Nevertheless, if this full internalisation of costs does occur, it follows that environmental ‘goods’ such as clean air and pure water will no be longer available for ‘free’. Such goods will come to have an economic cost, and the costs of production must be driven upwards, massively in some sectors. Thus, in order to maintain profitability – which, we must remember, is essential to the survival of any business, irrespective of any sense of public approval – such costs must be passed on to consumers.

Furthermore, if all costs could be internalised, and if profitability could be maintained (by an ever-shrinking pool of affluent consumers, one assumes), that would not be the end of the matter. Capitalism requires economic growth to survive and, regardless of the constraints of CSR, growth must continue. The WBCSD agrees; in fact, it believes that growth is an essential prerequisite of sustainable development, which “rests on three fundamental pillars: economic growth, ecological balance, and social progress.”

Enoch argues otherwise: “the imperative of growth is the main culprit in the destruction of the environment … expansionism and sustainability are contradictory objectives that cannot be realized” (p.85). A simple calculation illustrates the scale of the problem. For example, 3% growth in GDP per annum (which is considered ‘modest’) adds up to a doubling in the size of the economy in 24 years. Imagine the output of the economy in 2032 being double what it is today. Imagine the social and ecological consequences of production at twice today’s level. Can CSR hold to its commitment to sustainability by internalising all negative externalities in the face of this inexorable drive for growth?

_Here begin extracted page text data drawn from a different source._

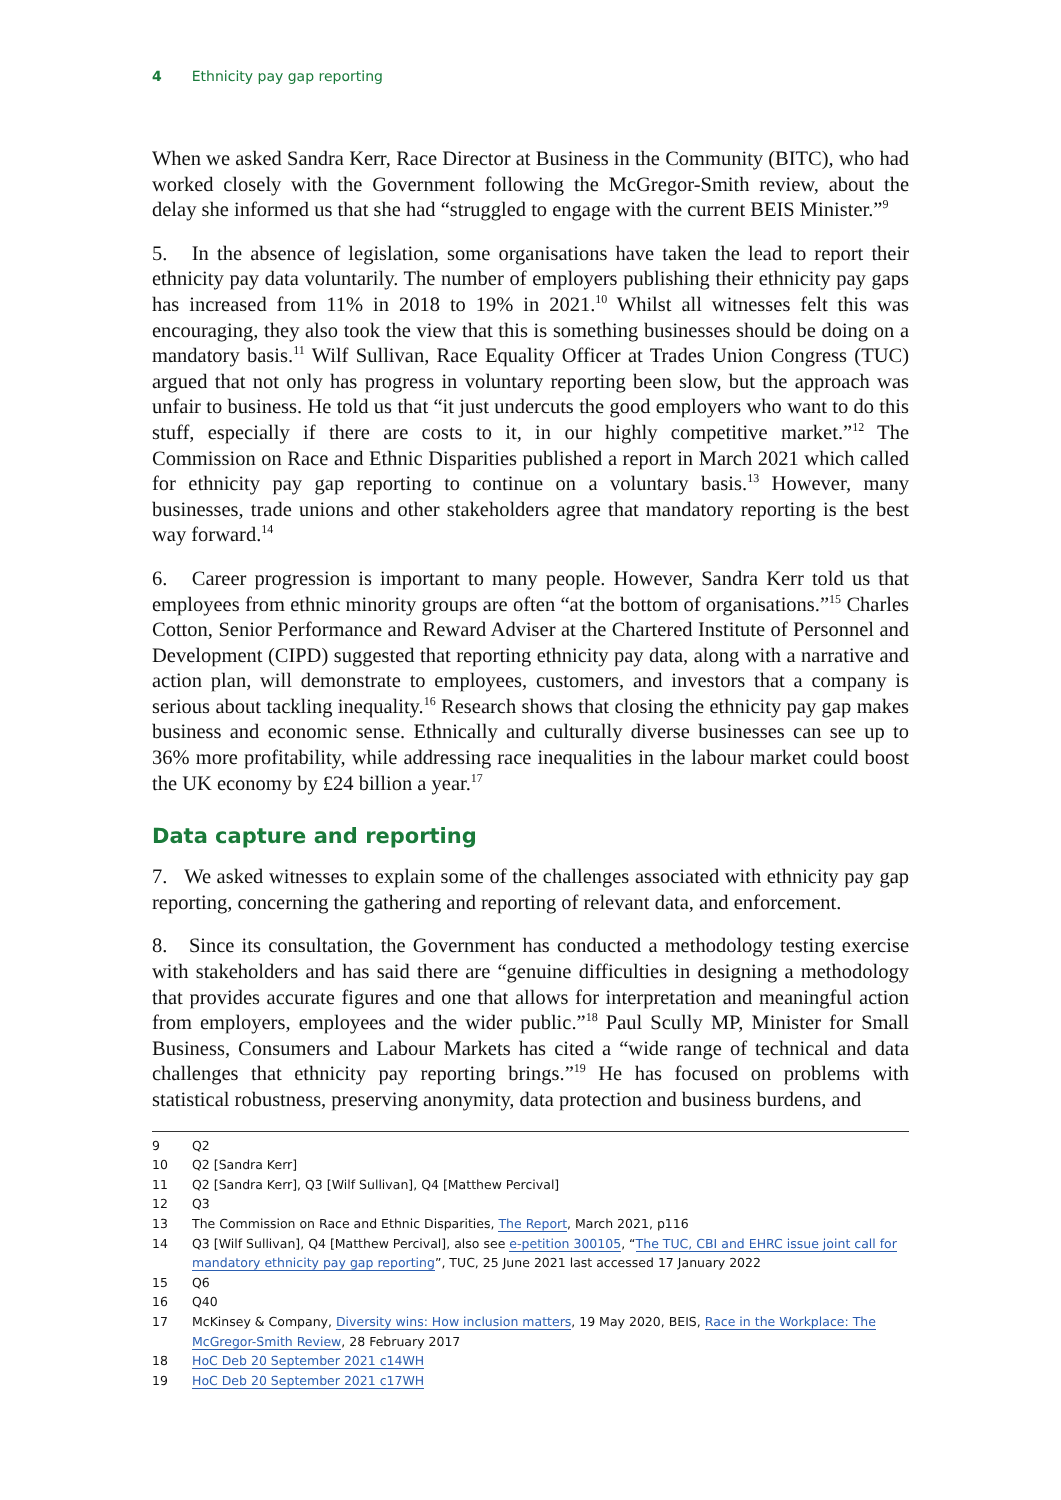4 Ethnicity pay gap reporting
When we asked Sandra Kerr, Race Director at Business in the Community (BITC), who had worked closely with the Government following the McGregor-Smith review, about the delay she informed us that she had “struggled to engage with the current BEIS Minister.”<sup>9</sup>
5. In the absence of legislation, some organisations have taken the lead to report their ethnicity pay data voluntarily. The number of employers publishing their ethnicity pay gaps has increased from 11% in 2018 to 19% in 2021.<sup>10</sup> Whilst all witnesses felt this was encouraging, they also took the view that this is something businesses should be doing on a mandatory basis.<sup>11</sup> Wilf Sullivan, Race Equality Officer at Trades Union Congress (TUC) argued that not only has progress in voluntary reporting been slow, but the approach was unfair to business. He told us that “it just undercuts the good employers who want to do this stuff, especially if there are costs to it, in our highly competitive market.”<sup>12</sup> The Commission on Race and Ethnic Disparities published a report in March 2021 which called for ethnicity pay gap reporting to continue on a voluntary basis.<sup>13</sup> However, many businesses, trade unions and other stakeholders agree that mandatory reporting is the best way forward.<sup>14</sup>
6. Career progression is important to many people. However, Sandra Kerr told us that employees from ethnic minority groups are often “at the bottom of organisations.”<sup>15</sup> Charles Cotton, Senior Performance and Reward Adviser at the Chartered Institute of Personnel and Development (CIPD) suggested that reporting ethnicity pay data, along with a narrative and action plan, will demonstrate to employees, customers, and investors that a company is serious about tackling inequality.<sup>16</sup> Research shows that closing the ethnicity pay gap makes business and economic sense. Ethnically and culturally diverse businesses can see up to 36% more profitability, while addressing race inequalities in the labour market could boost the UK economy by £24 billion a year.<sup>17</sup>
Data capture and reporting
7. We asked witnesses to explain some of the challenges associated with ethnicity pay gap reporting, concerning the gathering and reporting of relevant data, and enforcement.
8. Since its consultation, the Government has conducted a methodology testing exercise with stakeholders and has said there are “genuine difficulties in designing a methodology that provides accurate figures and one that allows for interpretation and meaningful action from employers, employees and the wider public.”<sup>18</sup> Paul Scully MP, Minister for Small Business, Consumers and Labour Markets has cited a “wide range of technical and data challenges that ethnicity pay reporting brings.”<sup>19</sup> He has focused on problems with statistical robustness, preserving anonymity, data protection and business burdens, and
9 Q2
10 Q2 [Sandra Kerr]
11 Q2 [Sandra Kerr], Q3 [Wilf Sullivan], Q4 [Matthew Percival]
12 Q3
13 The Commission on Race and Ethnic Disparities, The Report, March 2021, p116
14 Q3 [Wilf Sullivan], Q4 [Matthew Percival], also see e-petition 300105, “The TUC, CBI and EHRC issue joint call for mandatory ethnicity pay gap reporting”, TUC, 25 June 2021 last accessed 17 January 2022
15 Q6
16 Q40
17 McKinsey & Company, Diversity wins: How inclusion matters, 19 May 2020, BEIS, Race in the Workplace: The McGregor-Smith Review, 28 February 2017
18 HoC Deb 20 September 2021 c14WH
19 HoC Deb 20 September 2021 c17WH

There is one further consequence of CSR that Simon Enoch illuminates in his article. CSR, he says, promotes the idea that our well-being depends on the “enlightened self-interest” of corporations, and reinforces the mind-set that sees social change as arising primarily from the “transformation of attitudes of individuals in positions of power.” It precludes collective action by citizens by suggesting that “we merely need to put our faith in the beneficence of corporate capital to solve the [ecological] problem for us” (pp.88-89).

In developing this point, Enoch draws on the work of Ewa Charkiewicz and suggests that CSR embodies “a neoliberal rationality” that addresses “the social and environmental effects of capitalist production through the individualized mechanism of the market.” Indigenous peoples, community groups, trade unions, development agencies, and NGOs are reframed and reorganised as ” ‘stakeholders’ positioned in the corporate orbit” in order to restructure a potentially critical discourse away from discontent and resistance (p.89).

In conclusion, Enoch find CSR to be primarily aimed at restoring and maintaining corporate legitimacy. The goals set by CSR are unlikely to be achieved, but what is important from the corporate point of view is that the goals are impressive and laudable. For Simon Enoch, CSR is “progressive window dressing … an essentially conservative phenomenon seeking to maintain the status quo while placating public fears about the state of the ecological crisis” (p.85). It is a ‘Potemkin village’ – in other words, a façade.


Simon Enoch (2007) A greener Potemkin village? Corporate social responsibility and the limits to growth. Capitalism Nature Socialism, 18(2) 79-90.